■ Da fare ■
Stampa per intero, senza cambiare nulla, il brano sul prezzo dei sistemi fotovoltaici.

■ Brano estratto ■
----------------------------------------

Ma così non è. Un rapporto della società di consulenza aziendale Lazard (allegato in basso) ha quantificato quello che è sotto gli occhi di chiunque vada a comprare pannelli FV e inverter: da diversi mesi i costi dei componenti solari sono aumentati, rendendo il tempo di recupero dell’investimento un po’ più lungo.

Il calo dei prezzi dei sistemi fotovoltaici è andato avanti in realtà fin da quando, 60 anni fa, la tecnologia è stata applicata per i primi satelliti. Secondo la Iea nel 1975 un watt solare costava 105 $ (ai prezzi del 2015), nel 1980 era già sceso a 29 $, nel 1990 a 8 $, nel 2000 a 5 $ e nel 2020 ha toccato il picco più basso con 0,2 $/watt.

A favorirne il crollo del prezzo è stato più che altro il trasferimento di gran parte della produzione in Cina, con la costruzione di mega fabbriche e relativa discesa dei costi per unità prodotta, oltre ad usufruire in loco di un prezzo dell’energia molto basso sia per la fabbricazione (e la raffinazione del silicio di energia ne richiede tanta) che per i trasporti.

----------------------------------------

■ Raccolta dati ■
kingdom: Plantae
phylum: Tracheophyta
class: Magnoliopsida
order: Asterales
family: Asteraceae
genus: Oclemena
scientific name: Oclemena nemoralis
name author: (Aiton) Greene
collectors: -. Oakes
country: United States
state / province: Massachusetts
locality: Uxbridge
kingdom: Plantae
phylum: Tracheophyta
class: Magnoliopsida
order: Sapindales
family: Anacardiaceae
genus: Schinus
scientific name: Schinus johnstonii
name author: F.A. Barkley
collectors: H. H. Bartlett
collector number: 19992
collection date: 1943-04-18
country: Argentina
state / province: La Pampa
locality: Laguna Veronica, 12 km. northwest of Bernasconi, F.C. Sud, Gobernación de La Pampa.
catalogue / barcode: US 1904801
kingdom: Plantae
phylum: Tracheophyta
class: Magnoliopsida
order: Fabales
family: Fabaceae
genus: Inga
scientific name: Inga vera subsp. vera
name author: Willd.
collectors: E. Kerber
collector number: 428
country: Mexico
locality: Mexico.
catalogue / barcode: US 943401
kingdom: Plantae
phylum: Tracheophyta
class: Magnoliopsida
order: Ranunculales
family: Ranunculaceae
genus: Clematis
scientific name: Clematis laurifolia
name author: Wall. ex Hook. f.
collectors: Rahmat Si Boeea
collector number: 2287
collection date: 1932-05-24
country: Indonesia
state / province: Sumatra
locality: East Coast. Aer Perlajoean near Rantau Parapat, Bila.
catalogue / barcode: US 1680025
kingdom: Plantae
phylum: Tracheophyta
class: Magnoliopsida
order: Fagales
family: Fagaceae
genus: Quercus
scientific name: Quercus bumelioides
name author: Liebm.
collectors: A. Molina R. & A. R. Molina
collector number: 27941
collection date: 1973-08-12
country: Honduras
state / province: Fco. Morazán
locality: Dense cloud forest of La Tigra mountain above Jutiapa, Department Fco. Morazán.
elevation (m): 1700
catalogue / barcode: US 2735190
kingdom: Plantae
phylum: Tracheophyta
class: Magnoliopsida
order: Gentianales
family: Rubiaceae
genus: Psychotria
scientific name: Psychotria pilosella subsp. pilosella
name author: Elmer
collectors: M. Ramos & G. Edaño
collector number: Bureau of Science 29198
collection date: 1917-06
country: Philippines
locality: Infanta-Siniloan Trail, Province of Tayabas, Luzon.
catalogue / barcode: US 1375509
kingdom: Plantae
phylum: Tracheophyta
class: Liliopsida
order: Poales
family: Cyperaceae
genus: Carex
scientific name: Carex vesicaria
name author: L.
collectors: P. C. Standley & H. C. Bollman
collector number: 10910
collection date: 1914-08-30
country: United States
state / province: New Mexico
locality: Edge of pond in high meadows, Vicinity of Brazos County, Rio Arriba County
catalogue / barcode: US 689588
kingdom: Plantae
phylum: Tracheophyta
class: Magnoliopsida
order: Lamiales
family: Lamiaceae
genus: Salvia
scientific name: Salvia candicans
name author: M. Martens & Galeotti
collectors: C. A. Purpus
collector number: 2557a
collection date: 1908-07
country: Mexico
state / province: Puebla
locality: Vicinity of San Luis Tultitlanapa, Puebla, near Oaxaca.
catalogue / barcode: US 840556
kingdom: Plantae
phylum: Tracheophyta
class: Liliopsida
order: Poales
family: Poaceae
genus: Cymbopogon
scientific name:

----------------------------------------

■ Risultato ■
Ma così non è. Un rapporto della società di consulenza aziendale Lazard (allegato in basso) ha quantificato quello che è sotto gli occhi di chiunque vada a comprare pannelli FV e inverter: da diversi mesi i costi dei componenti solari sono aumentati, rendendo il tempo di recupero dell’investimento un po’ più lungo.

Il calo dei prezzi dei sistemi fotovoltaici è andato avanti in realtà fin da quando, 60 anni fa, la tecnologia è stata applicata per i primi satelliti. Secondo la Iea nel 1975 un watt solare costava 105 $ (ai prezzi del 2015), nel 1980 era già sceso a 29 $, nel 1990 a 8 $, nel 2000 a 5 $ e nel 2020 ha toccato il picco più basso con 0,2 $/watt.

A favorirne il crollo del prezzo è stato più che altro il trasferimento di gran parte della produzione in Cina, con la costruzione di mega fabbriche e relativa discesa dei costi per unità prodotta, oltre ad usufruire in loco di un prezzo dell’energia molto basso sia per la fabbricazione (e la raffinazione del silicio di energia ne richiede tanta) che per i trasporti.